> **ACTIVITY A**
In the forum thread on setting 32-bit precision inside a Numba function, why does the version that uses nb.float32(42.0) still involve float64?

[[ READING PASSAGE, beginning ]]

How to set type (precision) of operations inside a function?

This function:

@nb.njit('(f4)(f4)', fastmath=True, inline='always')
def f(a):
  return 42*a

uses float64 for internal operations and casts it back to the requested float32:

def f(a):

  # --- LINE 8 --- 
  #   $const4.0.1 = const(int, 42)  :: Literal[int](42)
  #   $binop_mul8.2 = $const4.0.1 * a  :: float64
  #   del a
  #   del $const4.0.1
  #   $12return_value.3 = cast(value=$binop_mul8.2)  :: float32
  #   del $binop_mul8.2
  #   return $12return_value.3

  return 42*a

Is there a way to set all floating point operation to 32-bit precision? Similarily, can integer operations be set to 32-bit precision?

Happy easter @pauljurczak ,

can you try defining Literal[int](42) as float32 via locals dict or explicit casting?

1 Like

This topic has come up more than once over the years. I don’t remember any great solutions beyond the suggestions to manage the types manually through casting.

2 Likes

This option:

@nb.njit('(f4)(f4)', fastmath=True, inline='always')
def f(a):
  return nb.float32(42.0)*a

still has float64 lurking:

  # --- LINE 8 --- 
  #   $4load_global.0 = global(nb: <module 'numba' from '/home/paul/upwork/pickleball/code/.venv/lib/python3.12/site-packages/numba/__init__.py'>)  :: Module(<module 'numba' from '/home/paul/upwork/pickleball/code/.venv/lib/python3.12/site-packages/numba/__init__.py'>)
  #   $14load_attr.2 = getattr(value=$4load_global.0, attr=float32)  :: class(float32)
  #   del $4load_global.0
  #   $const34.3.1 = const(float, 42.0)  :: float64
  #   $36call.4 = call $14load_attr.2($const34.3.1, func=$14load_attr.2, args=[Var($const34.3.1, so-59-numba.py:8)], kws=(), vararg=None, varkwarg=None, target=None)  :: (float64,) -> float32
  #   del $const34.3.1
  #   del $14load_attr.2
  #   $binop_mul46.6 = $36call.4 * a  :: float32
  #   del a
  #   del $36call.4
  #   $50return_value.7 = cast(value=$binop_mul46.6)  :: float32
  #   del $binop_mul46.6
  #   return $50return_value.7

  return nb.float32(42.0)*a

Is it affecting the runtime or only the compilation?

[[ READING PASSAGE, end ]]
[[ DATA PROVIDED, beginning ]]

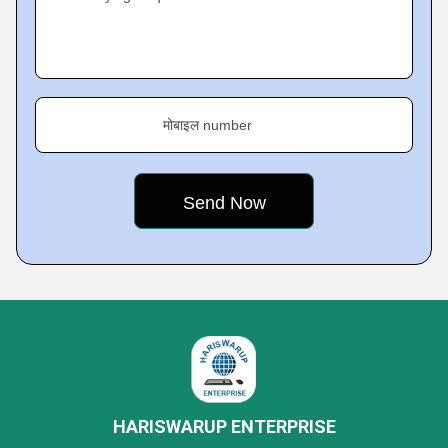
मोबाइल number
HARISWARUP ENTERPRISE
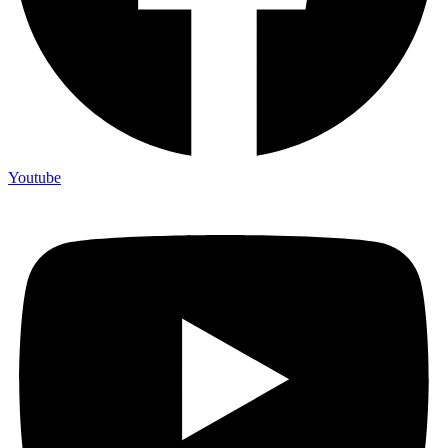
Youtube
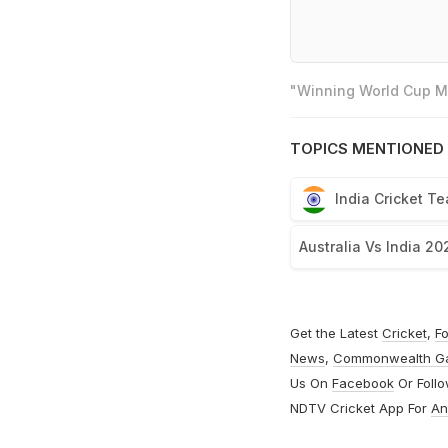
"Winning World Cup Mo
TOPICS MENTIONED 
India Cricket T
Australia Vs India 20
Get the Latest
Cricket
,
Fo
News
,
Commonwealth G
Us On
Facebook
Or Foll
NDTV Cricket App For
An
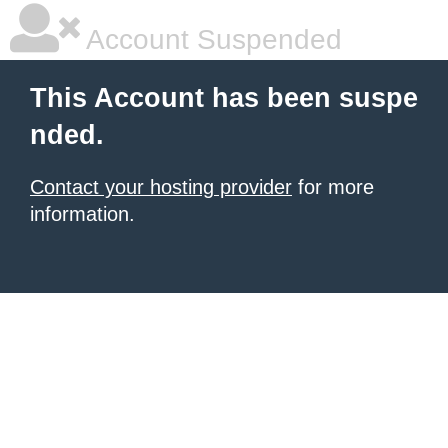
Account Suspended
This Account has been suspe
nded.
Contact your hosting provider
for more
information.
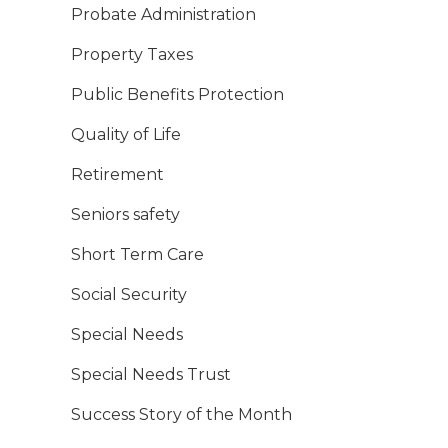
Probate Administration
Property Taxes
Public Benefits Protection
Quality of Life
Retirement
Seniors safety
Short Term Care
Social Security
Special Needs
Special Needs Trust
Success Story of the Month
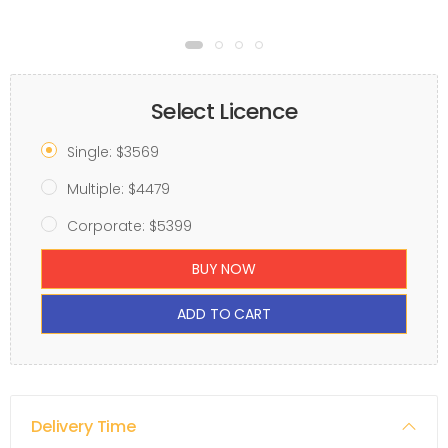
Select Licence
Single: $3569
Multiple: $4479
Corporate: $5399
BUY NOW
ADD TO CART
Delivery Time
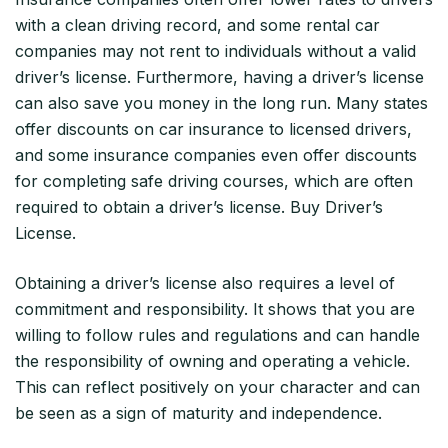
with a clean driving record, and some rental car
companies may not rent to individuals without a valid
driver’s license. Furthermore, having a driver’s license
can also save you money in the long run. Many states
offer discounts on car insurance to licensed drivers,
and some insurance companies even offer discounts
for completing safe driving courses, which are often
required to obtain a driver’s license. Buy Driver’s
License.
Obtaining a driver’s license also requires a level of
commitment and responsibility. It shows that you are
willing to follow rules and regulations and can handle
the responsibility of owning and operating a vehicle.
This can reflect positively on your character and can
be seen as a sign of maturity and independence.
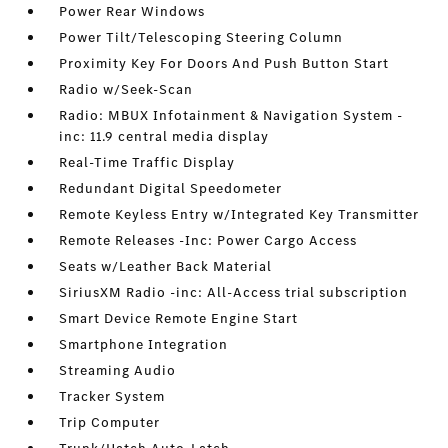
Power Rear Windows
Power Tilt/Telescoping Steering Column
Proximity Key For Doors And Push Button Start
Radio w/Seek-Scan
Radio: MBUX Infotainment & Navigation System -
inc: 11.9 central media display
Real-Time Traffic Display
Redundant Digital Speedometer
Remote Keyless Entry w/Integrated Key Transmitter
Remote Releases -Inc: Power Cargo Access
Seats w/Leather Back Material
SiriusXM Radio -inc: All-Access trial subscription
Smart Device Remote Engine Start
Smartphone Integration
Streaming Audio
Tracker System
Trip Computer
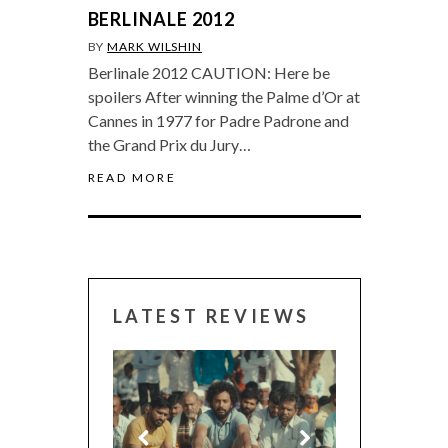
BERLINALE 2012
BY
MARK WILSHIN
Berlinale 2012 CAUTION: Here be
spoilers After winning the Palme d’Or at
Cannes in 1977 for Padre Padrone and
the Grand Prix du Jury…
READ MORE
LATEST REVIEWS
CANNES 2026:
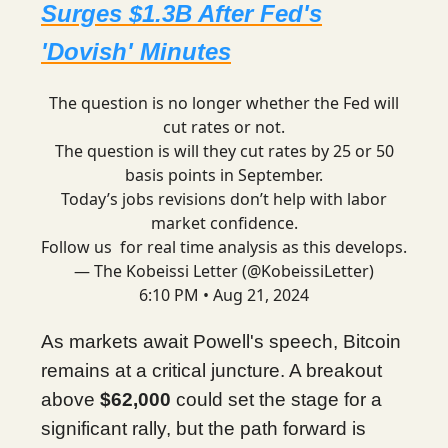
Surges $1.3B After Fed's
'Dovish' Minutes
The question is no longer whether the Fed will
cut rates or not.
The question is will they cut rates by 25 or 50
basis points in September.
Today’s jobs revisions don’t help with labor
market confidence.
Follow us for real time analysis as this develops.
— The Kobeissi Letter (@KobeissiLetter)
6:10 PM • Aug 21, 2024
As markets await Powell's speech, Bitcoin
remains at a critical juncture. A breakout
above
$62,000
could set the stage for a
significant rally, but the path forward is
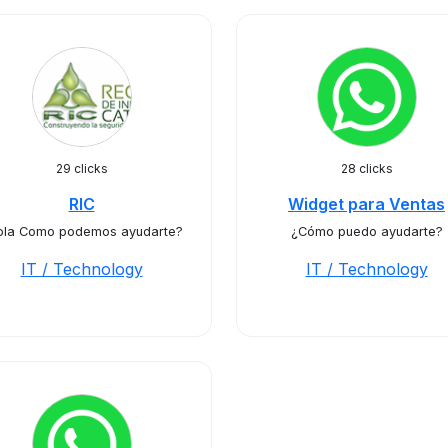
29 clicks
28 clicks
RIC
Widget para Ventas
ola Como podemos ayudarte?
¿Cómo puedo ayudarte?
IT / Technology
IT / Technology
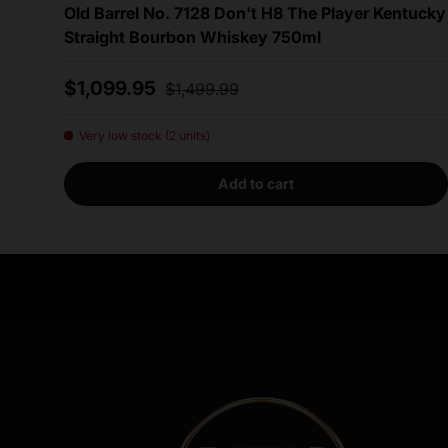
Old Barrel No. 7128 Don't H8 The Player Kentucky
Straight Bourbon Whiskey 750ml
Sale price
Regular price
$1,099.95
$1,499.99
Very low stock (2 units)
Add to cart
Need Assistance?
Quick help for all queries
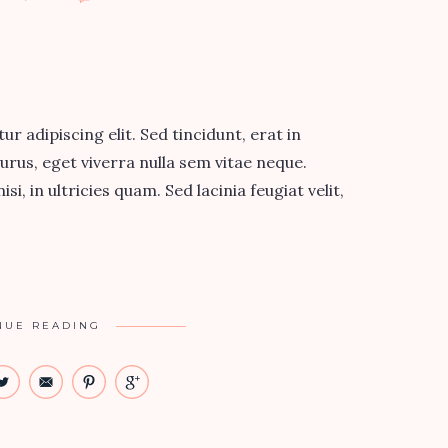
 adipiscing elit. Sed tincidunt, erat in
urus, eget viverra nulla sem vitae neque.
si, in ultricies quam. Sed lacinia feugiat velit,
NUE READING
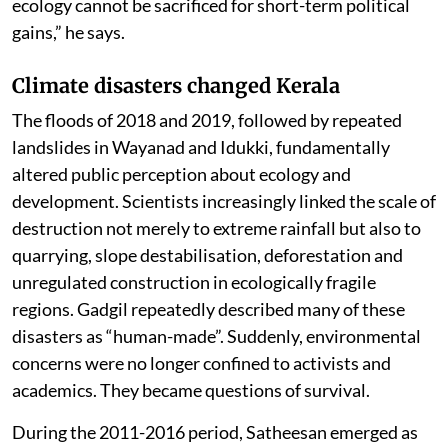
ecology cannot be sacrificed for short-term political
gains,” he says.
Climate disasters changed Kerala
The floods of 2018 and 2019, followed by repeated
landslides in Wayanad and Idukki, fundamentally
altered public perception about ecology and
development. Scientists increasingly linked the scale of
destruction not merely to extreme rainfall but also to
quarrying, slope destabilisation, deforestation and
unregulated construction in ecologically fragile
regions. Gadgil repeatedly described many of these
disasters as “human-made”. Suddenly, environmental
concerns were no longer confined to activists and
academics. They became questions of survival.
During the 2011-2016 period, Satheesan emerged as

[[ DATA PROVIDED, end ]]

> **ACTIVITY B**
In the records, rewrite the lines beginning at the one that has "adipiscing elit. Sed tincidunt, erat in" and stopping after the one that has "NUE READING", with "viverra" changed to "pulvinar" and nothing else altered.

> **EXERCISE SOLUTION A**
The literal 42.0 is first created as a float64 constant. The nb.float32 call then converts that float64 value to float32. The multiplication by a itself is done in float32.

> **EXERCISE SOLUTION B**
 adipiscing elit. Sed tincidunt, erat in
urus, eget pulvinar nulla sem vitae neque.
si, in ultricies quam. Sed lacinia feugiat velit,
NUE READING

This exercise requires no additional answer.